*JOB ITEM*: Reproduce every line of text in the listing below verbatim, leaving out the pictures.

*DATASET CONTENT*:
★ ★ ★ ★ ★

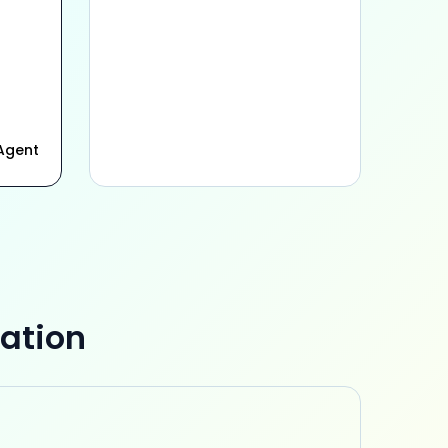
Agent
ation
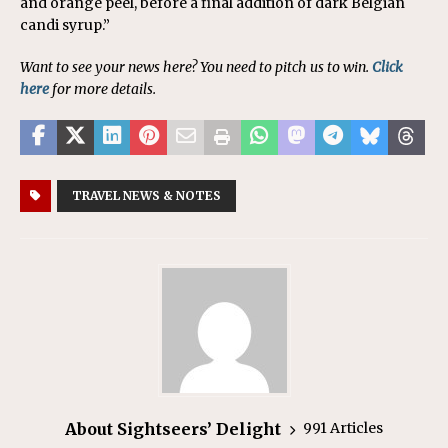
and orange peel, before a final addition of dark Belgian
candi syrup.”
Want to see your news here? You need to pitch us to win.
Click
here
for more details.
TRAVEL NEWS & NOTES
About Sightseers’ Delight
991 Articles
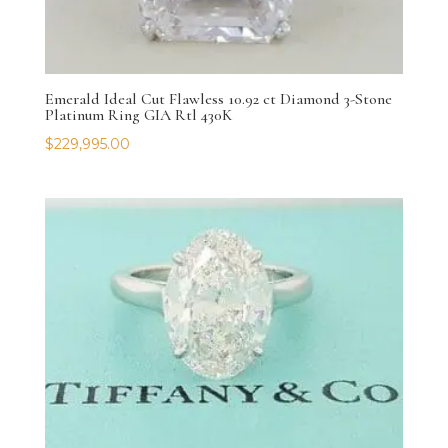
Emerald Ideal Cut Flawless 10.92 ct Diamond 3-Stone
Platinum Ring GIA Rtl 430K
$
229,995.00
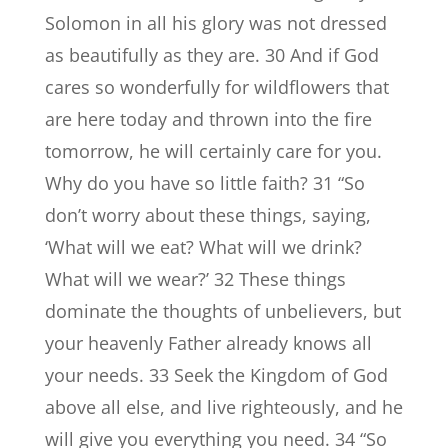
Solomon in all his glory was not dressed
as beautifully as they are. 30 And if God
cares so wonderfully for wildflowers that
are here today and thrown into the fire
tomorrow, he will certainly care for you.
Why do you have so little faith? 31 “So
don’t worry about these things, saying,
‘What will we eat? What will we drink?
What will we wear?’ 32 These things
dominate the thoughts of unbelievers, but
your heavenly Father already knows all
your needs. 33 Seek the Kingdom of God
above all else, and live righteously, and he
will give you everything you need. 34 “So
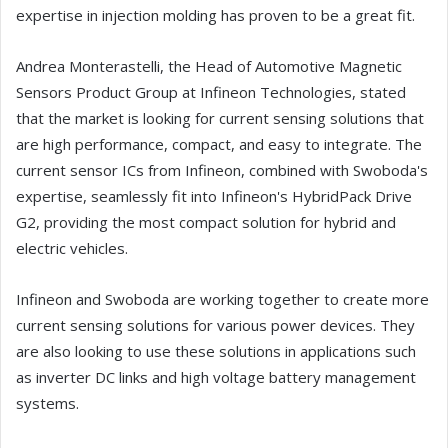
expertise in injection molding has proven to be a great fit.
Andrea Monterastelli, the Head of Automotive Magnetic
Sensors Product Group at Infineon Technologies, stated
that the market is looking for current sensing solutions that
are high performance, compact, and easy to integrate. The
current sensor ICs from Infineon, combined with Swoboda's
expertise, seamlessly fit into Infineon's HybridPack Drive
G2, providing the most compact solution for hybrid and
electric vehicles.
Infineon and Swoboda are working together to create more
current sensing solutions for various power devices. They
are also looking to use these solutions in applications such
as inverter DC links and high voltage battery management
systems.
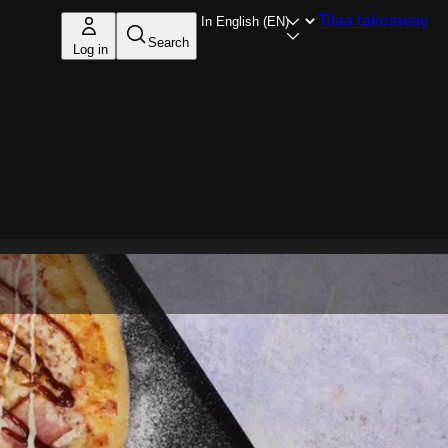
Tilaa takeaway
Search
Log in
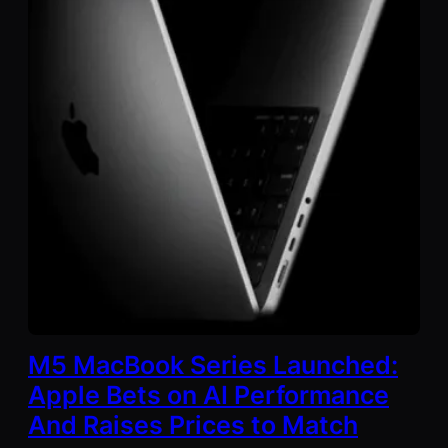
M5 MacBook Series Launched:
Apple Bets on AI Performance
And Raises Prices to Match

★ ★ ★ ★ ★

*RESPONSE TO THE TASK*:
Agent
ation
and orange peel, before a final addition of dark Belgian
candi syrup.”
Want to see your news here? You need to pitch us to win.
Click
here
for more details.
TRAVEL NEWS & NOTES
About Sightseers’ Delight
991 Articles
Emerald Ideal Cut Flawless 10.92 ct Diamond 3-Stone
Platinum Ring GIA Rtl 430K
$
229,995.00
Solomon in all his glory was not dressed
as beautifully as they are. 30 And if God
cares so wonderfully for wildflowers that
are here today and thrown into the fire
tomorrow, he will certainly care for you.
Why do you have so little faith? 31 “So
don’t worry about these things, saying,
‘What will we eat? What will we drink?
What will we wear?’ 32 These things
dominate the thoughts of unbelievers, but
your heavenly Father already knows all
your needs. 33 Seek the Kingdom of God
above all else, and live righteously, and he
will give you everything you need. 34 “So
expertise in injection molding has proven to be a great fit.
Andrea Monterastelli, the Head of Automotive Magnetic
Sensors Product Group at Infineon Technologies, stated
that the market is looking for current sensing solutions that
are high performance, compact, and easy to integrate. The
current sensor ICs from Infineon, combined with Swoboda's
expertise, seamlessly fit into Infineon's HybridPack Drive
G2, providing the most compact solution for hybrid and
electric vehicles.
Infineon and Swoboda are working together to create more
current sensing solutions for various power devices. They
are also looking to use these solutions in applications such
as inverter DC links and high voltage battery management
systems.
Tilaa takeaway
Search
Log in
M5 MacBook Series Launched:
Apple Bets on AI Performance
And Raises Prices to Match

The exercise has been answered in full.